Sign up at dashboard.crawlcrawl.com. Copy your crk_... key. Set it as CRAWLCRAWL_API_KEY in your environment.
export CRAWLCRAWL_API_KEY=crk_...
Check your API key works:
curl -X GET \
https://api.crawlcrawl.com/v1/usage \
-H 'Authorization: Bearer ${CRAWLCRAWL_API_KEY}'
Expect an HTTP 200 response.
Start a crawl:
curl -X POST \
https://api.crawlcrawl.com/v1/crawls \
-H 'Content-Type: application/json' \
-H 'Authorization: Bearer ${CRAWLCRAWL_API_KEY}' \
-d '{"url": "https://example.com", "max_pages": 5}'
Response:
{
"id": "crawl_...",
"status": "queued"
}
Poll GET /v1/crawls/{id} until status is done.
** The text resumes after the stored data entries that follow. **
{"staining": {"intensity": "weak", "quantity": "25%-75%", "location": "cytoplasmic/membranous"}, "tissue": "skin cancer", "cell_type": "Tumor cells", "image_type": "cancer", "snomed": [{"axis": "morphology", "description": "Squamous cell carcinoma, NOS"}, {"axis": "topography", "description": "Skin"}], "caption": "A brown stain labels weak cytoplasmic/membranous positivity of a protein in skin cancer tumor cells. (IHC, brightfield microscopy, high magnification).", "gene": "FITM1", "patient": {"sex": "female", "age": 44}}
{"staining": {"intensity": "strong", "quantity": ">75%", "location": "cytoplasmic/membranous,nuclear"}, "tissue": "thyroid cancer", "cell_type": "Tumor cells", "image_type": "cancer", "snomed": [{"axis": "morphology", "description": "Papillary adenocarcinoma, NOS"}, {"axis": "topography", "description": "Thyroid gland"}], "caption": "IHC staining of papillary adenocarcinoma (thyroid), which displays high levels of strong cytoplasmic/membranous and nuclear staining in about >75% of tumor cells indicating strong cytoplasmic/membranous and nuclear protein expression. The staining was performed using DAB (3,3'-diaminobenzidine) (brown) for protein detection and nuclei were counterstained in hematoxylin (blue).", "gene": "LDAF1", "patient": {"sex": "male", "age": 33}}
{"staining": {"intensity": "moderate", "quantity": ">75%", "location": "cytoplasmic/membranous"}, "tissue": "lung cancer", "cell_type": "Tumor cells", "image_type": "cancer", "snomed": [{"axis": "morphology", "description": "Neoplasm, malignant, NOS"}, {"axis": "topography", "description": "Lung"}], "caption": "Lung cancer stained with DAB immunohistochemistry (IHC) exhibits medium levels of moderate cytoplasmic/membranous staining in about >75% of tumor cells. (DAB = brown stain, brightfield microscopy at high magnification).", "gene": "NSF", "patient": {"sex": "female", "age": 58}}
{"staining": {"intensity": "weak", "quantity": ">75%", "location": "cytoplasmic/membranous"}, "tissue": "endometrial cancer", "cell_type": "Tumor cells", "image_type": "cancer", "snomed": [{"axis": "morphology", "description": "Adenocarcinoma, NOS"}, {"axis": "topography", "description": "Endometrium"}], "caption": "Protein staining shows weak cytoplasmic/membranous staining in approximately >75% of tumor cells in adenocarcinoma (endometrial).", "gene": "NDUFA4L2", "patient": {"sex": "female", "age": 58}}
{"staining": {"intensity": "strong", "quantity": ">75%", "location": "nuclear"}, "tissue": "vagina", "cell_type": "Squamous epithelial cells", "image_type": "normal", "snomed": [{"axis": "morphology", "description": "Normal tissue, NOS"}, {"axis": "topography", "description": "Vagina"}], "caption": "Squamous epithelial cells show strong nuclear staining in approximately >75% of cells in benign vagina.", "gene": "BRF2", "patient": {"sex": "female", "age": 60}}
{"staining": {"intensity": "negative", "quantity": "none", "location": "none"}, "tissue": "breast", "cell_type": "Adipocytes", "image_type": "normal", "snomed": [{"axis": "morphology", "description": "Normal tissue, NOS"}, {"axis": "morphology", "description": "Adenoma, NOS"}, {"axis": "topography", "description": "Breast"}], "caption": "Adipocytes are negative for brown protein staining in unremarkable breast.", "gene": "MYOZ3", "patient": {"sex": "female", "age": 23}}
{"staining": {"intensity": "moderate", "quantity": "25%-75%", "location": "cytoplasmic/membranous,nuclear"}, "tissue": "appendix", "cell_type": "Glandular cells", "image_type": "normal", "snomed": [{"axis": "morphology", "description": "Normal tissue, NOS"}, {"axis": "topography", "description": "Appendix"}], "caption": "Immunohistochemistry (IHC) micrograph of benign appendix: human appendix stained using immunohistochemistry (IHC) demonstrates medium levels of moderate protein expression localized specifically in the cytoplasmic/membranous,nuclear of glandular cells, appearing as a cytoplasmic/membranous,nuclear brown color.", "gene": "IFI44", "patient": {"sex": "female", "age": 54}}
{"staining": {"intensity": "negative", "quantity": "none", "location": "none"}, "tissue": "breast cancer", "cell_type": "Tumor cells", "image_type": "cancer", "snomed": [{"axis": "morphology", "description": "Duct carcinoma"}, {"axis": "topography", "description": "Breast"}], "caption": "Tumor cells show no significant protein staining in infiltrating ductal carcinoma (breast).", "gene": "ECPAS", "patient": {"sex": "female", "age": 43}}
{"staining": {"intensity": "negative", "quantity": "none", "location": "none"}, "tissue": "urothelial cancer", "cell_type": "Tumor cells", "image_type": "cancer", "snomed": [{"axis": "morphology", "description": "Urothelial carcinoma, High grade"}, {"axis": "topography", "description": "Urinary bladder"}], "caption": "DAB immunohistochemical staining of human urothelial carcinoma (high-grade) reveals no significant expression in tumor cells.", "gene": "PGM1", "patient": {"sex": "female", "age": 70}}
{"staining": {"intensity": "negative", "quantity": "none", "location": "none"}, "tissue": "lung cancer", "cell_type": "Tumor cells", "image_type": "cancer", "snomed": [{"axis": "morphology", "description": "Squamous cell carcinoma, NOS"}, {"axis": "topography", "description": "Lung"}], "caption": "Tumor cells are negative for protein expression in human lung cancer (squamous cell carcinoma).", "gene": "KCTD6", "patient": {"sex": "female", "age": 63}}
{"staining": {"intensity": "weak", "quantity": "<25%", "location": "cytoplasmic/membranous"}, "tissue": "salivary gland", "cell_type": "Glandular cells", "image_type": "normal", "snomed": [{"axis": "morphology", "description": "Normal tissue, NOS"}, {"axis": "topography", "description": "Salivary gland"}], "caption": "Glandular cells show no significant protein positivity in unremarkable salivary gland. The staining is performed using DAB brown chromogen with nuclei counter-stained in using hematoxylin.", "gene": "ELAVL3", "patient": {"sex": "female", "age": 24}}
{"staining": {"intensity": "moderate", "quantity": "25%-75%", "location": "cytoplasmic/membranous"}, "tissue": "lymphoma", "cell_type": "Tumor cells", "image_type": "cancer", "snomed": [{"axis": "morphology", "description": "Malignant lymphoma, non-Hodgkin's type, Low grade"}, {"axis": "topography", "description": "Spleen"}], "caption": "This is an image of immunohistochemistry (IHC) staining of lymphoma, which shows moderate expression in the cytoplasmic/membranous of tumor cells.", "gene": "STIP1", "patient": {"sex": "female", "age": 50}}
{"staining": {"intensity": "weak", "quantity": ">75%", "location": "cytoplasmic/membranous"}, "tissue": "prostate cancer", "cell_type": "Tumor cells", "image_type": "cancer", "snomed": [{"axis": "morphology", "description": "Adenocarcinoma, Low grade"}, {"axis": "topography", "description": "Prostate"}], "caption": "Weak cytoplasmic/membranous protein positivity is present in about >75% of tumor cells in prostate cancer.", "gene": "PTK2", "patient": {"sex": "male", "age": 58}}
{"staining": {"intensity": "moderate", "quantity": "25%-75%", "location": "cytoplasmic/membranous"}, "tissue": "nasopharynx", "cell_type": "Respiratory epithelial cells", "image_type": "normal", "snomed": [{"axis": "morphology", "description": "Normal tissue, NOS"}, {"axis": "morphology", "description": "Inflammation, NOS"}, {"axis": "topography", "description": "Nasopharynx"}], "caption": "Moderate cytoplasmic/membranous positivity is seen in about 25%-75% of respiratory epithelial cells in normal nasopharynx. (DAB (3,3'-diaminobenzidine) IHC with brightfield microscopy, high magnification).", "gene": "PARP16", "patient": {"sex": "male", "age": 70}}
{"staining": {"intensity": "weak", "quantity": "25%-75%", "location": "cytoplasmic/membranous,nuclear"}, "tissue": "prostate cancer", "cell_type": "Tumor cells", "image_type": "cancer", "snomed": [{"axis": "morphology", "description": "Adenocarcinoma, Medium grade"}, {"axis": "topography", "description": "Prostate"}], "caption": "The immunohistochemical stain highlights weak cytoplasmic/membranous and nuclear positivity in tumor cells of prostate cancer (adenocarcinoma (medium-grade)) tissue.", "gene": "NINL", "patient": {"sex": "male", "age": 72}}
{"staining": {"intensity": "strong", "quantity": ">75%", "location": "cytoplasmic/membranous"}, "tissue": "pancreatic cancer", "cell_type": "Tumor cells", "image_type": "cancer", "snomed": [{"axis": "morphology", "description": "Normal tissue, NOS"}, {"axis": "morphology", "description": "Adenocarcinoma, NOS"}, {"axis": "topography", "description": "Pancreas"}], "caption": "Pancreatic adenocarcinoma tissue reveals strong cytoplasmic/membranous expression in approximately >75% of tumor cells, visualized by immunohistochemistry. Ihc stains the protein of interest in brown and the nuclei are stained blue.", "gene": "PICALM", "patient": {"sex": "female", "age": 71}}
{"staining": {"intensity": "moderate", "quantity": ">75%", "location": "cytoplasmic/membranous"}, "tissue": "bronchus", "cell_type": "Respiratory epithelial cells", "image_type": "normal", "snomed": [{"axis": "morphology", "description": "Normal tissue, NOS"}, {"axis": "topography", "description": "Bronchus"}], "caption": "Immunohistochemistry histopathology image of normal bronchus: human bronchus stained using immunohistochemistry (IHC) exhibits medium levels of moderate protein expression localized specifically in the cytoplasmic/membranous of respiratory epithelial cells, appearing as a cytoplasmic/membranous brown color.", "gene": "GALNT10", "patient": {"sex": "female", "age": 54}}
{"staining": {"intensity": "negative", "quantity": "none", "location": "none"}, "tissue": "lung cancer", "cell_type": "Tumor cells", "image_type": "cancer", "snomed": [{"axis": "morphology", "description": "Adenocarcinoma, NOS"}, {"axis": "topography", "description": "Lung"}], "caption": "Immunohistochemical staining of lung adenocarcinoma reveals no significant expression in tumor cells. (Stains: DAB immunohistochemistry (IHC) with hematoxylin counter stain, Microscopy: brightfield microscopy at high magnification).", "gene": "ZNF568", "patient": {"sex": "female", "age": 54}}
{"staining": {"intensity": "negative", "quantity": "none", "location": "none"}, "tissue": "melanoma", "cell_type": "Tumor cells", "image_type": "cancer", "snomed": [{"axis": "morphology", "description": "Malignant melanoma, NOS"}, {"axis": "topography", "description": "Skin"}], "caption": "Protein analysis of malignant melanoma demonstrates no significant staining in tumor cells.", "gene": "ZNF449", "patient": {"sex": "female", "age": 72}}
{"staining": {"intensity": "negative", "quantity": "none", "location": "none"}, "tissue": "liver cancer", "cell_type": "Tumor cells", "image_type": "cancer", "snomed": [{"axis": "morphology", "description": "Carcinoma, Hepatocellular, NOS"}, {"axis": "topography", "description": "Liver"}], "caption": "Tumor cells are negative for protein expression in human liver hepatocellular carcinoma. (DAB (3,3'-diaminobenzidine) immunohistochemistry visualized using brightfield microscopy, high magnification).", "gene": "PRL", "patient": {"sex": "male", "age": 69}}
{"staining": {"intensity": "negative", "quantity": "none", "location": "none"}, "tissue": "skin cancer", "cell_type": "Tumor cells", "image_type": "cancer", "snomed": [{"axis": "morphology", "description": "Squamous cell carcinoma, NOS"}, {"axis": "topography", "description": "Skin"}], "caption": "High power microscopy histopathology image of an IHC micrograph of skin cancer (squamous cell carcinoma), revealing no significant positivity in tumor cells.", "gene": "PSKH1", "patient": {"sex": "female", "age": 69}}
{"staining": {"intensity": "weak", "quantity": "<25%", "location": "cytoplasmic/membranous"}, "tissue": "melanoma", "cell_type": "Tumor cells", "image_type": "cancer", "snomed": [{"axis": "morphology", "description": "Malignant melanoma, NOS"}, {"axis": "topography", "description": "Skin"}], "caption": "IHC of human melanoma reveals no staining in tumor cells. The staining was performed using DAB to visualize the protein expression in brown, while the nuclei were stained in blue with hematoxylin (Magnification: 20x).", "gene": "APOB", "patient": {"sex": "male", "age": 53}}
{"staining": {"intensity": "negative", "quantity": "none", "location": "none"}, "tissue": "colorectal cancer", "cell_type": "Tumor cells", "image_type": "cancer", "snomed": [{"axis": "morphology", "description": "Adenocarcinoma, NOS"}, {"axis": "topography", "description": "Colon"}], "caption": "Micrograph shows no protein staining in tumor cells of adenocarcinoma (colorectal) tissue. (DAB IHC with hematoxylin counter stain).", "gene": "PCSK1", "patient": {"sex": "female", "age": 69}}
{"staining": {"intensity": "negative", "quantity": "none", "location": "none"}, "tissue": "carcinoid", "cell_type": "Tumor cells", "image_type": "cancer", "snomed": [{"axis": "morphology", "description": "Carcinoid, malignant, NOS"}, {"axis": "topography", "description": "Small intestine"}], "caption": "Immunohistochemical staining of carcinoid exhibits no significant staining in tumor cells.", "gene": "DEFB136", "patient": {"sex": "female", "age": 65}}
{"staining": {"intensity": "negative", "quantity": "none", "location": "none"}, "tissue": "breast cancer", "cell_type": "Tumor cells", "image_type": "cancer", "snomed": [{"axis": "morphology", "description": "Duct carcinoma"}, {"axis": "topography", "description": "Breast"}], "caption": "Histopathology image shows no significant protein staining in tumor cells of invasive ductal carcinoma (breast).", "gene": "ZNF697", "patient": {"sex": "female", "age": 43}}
Retrieve pages:
curl -X GET \
https://api.crawlcrawl.com/v1/crawls/{id}/pages \
-H 'Authorization: Bearer ${CRAWLCRAWL_API_KEY}'
Schedule a recurring crawl with a webhook:
curl -X POST \
https://api.crawlcrawl.com/v1/crawls \
-H 'Content-Type: application/json' \
-H 'Authorization: Bearer ${CRAWLCRAWL_API_KEY}' \
-d '{"url": "https://example.com", "cron": "*/5 * * * *", "webhook_url": "https://your-webhook.com", "return_only_changed": true}'
Webhooks are HMAC-SHA256 signed. Verify signatures server-side.